Precious Spice Metals for High-Tech Products 

First Steps

Analog zu Küchengewürzen werden Gewürzmetalle nur in kleinen Dosen verwendet und verfeinern die Industrieprodukte.

Source: FoodAndPhoto/

Strategic metals are usually applied in industry in small doses – as in seasoning in the kitchen. Demand for the rare spice metals is increasing, causing prices to rise in many cases.

Half a teaspoon of scandium for lighter aircraft components, and a pinch of indium for the displays of flat screens and smartphones. Known in metallurgy as spice metals, rare earths and technologie metals play a key role in developing state-of-the-art electrical engineering products. Like the spices in the kitchen that give a dish a distinctive flavor or make it easier to digest, metallic refinements provide or improve special material properties. Often, only small quantities in the range of micrograms and grams are used in production. But despite the low dosage, the metals form an essential component in the material mix of high-tech applications. For example, their absence makes main metals such as iron or aluminum in alloys less hard, corrosion-resistant, conductive or magnetic.

The Salt of Modern Industry

Spice metals are commonly understood as selected technology metals, rare earths and precious metals. They are found in the formulas of many key technologies of modern life: in the production of permanent magnets for e-mobility and wind turbines (neodymium and praseodymium), lasers (erbium, gallium), automotive catalysts (palladium, platinum), photovoltaic elements (indium), computer chips (gallium) and turbine technology (hafnium, rhenium). Like salt in the kitchen, it is impossible to imagine any of these industries without these metals. The development of future technology will also depend decisively on their inclusion. Fuel cells as energy carriers and energy converters for hydrogen depend on adding palladium and terbium.

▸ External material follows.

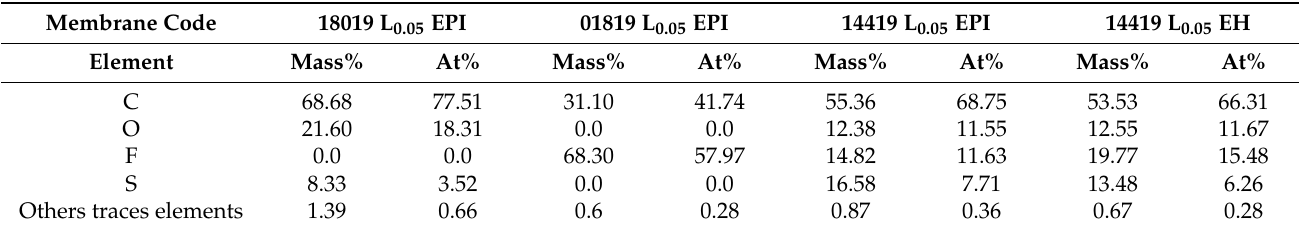
Table 3. Elemental composition of selected prepared pure polymer and blend membranes. Membrane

Analog zu Küchengewürzen werden Gewürzmetalle nur in kleinen Dosen verwendet und verfeinern die Industrieprodukte.

Source: FoodAndPhoto/

The Correct Dosage

Similar to using ingredients in the kitchen, spice metals are only added to the production in small quantities. These examples illustrate how low the dosage is:

  • Smartphone: A 111-gram device contains 0.017 grams of gold, 0.002 grams of palladium, and 0.3 grams of rare earths such as neodymium, dysprosium and gadolinium. In addition, there is indium in equally homeopathic doses: 0.004 grams in the display and 0.0022 grams in the circuit board, as determined by the German Raw Materials Agency and the Federal Institute for Geosciences (in German).
  • Exhaust catalysts: With a total weight of about 1 kilogram, each contains up to 7 grams each of platinum and palladium and 1-2 grams of rhodium, the Waste Advantage magazine reports.
  • Fighter jet F16: The extent to which rare earths are used in armament technologies is calculated by the news portal The military aircraft, which weighs about 12 tons when empty, contains 420 kilograms of rare earths in the form of cobalt and samarium, among others.

Even if rare metals are not needed in enormous quantities, their absence can interrupt the manufacture of products because of broken supply chains or export stoppages. In such cases, the economic damage is likely to far exceed the material value of the imported metals.

Complex Extraction of Spice Metals

The supply situation for high-tech spices is complex; they usually must travel a long way from the mining area to the processing site. The most important deposits of rare earths are in China, for example, from where they are brought to Europe by ship, as in the spice trade in the past.
In addition, the raw materials are often in short supply and are only extracted as by-products of main metals. The latter makes their extraction very costly, and the quantities extracted cannot be scaled as required. This has an impact on the price. As a result, recycling the metals from the end products is also becoming more urgent. However, because the quantities of raw materials are very small and the materials are often compounded with other materials, e.g. as alloys, profitable recycling models are difficult to implement. Moreover, the recycling economy alone cannot meet the demand, which is increasing with each passing year. By 2050, for example, the European industry will need between seven and 26 times more rare earth metals than it consumes today. This is the conclusion of a study by the Catholic University of Leuven (Belgium).

Scarce and Expensive Raw Materials

The metals, whose weight in many everyday products is only a few milligrams, have to be mined by the ton. Take indium, for example, where the production of smartphones by the billions and the further development of photovoltaics have caused annual demand to rise from 50 tons in the 1980s to 1,000 tons today. The global reserves of a maximum of 15,000 tons are distributed among a few countries, such as China, Canada, and Peru, where it is extracted during the mining of zinc ores. This has its price. The price per kilogram for indium has risen by almost 80 percent in the past five years. For terbium, the increase was over 500 percent. In the medium term, therefore, there is much to suggest that the prices for these extremely precious spice metals could continue to rise.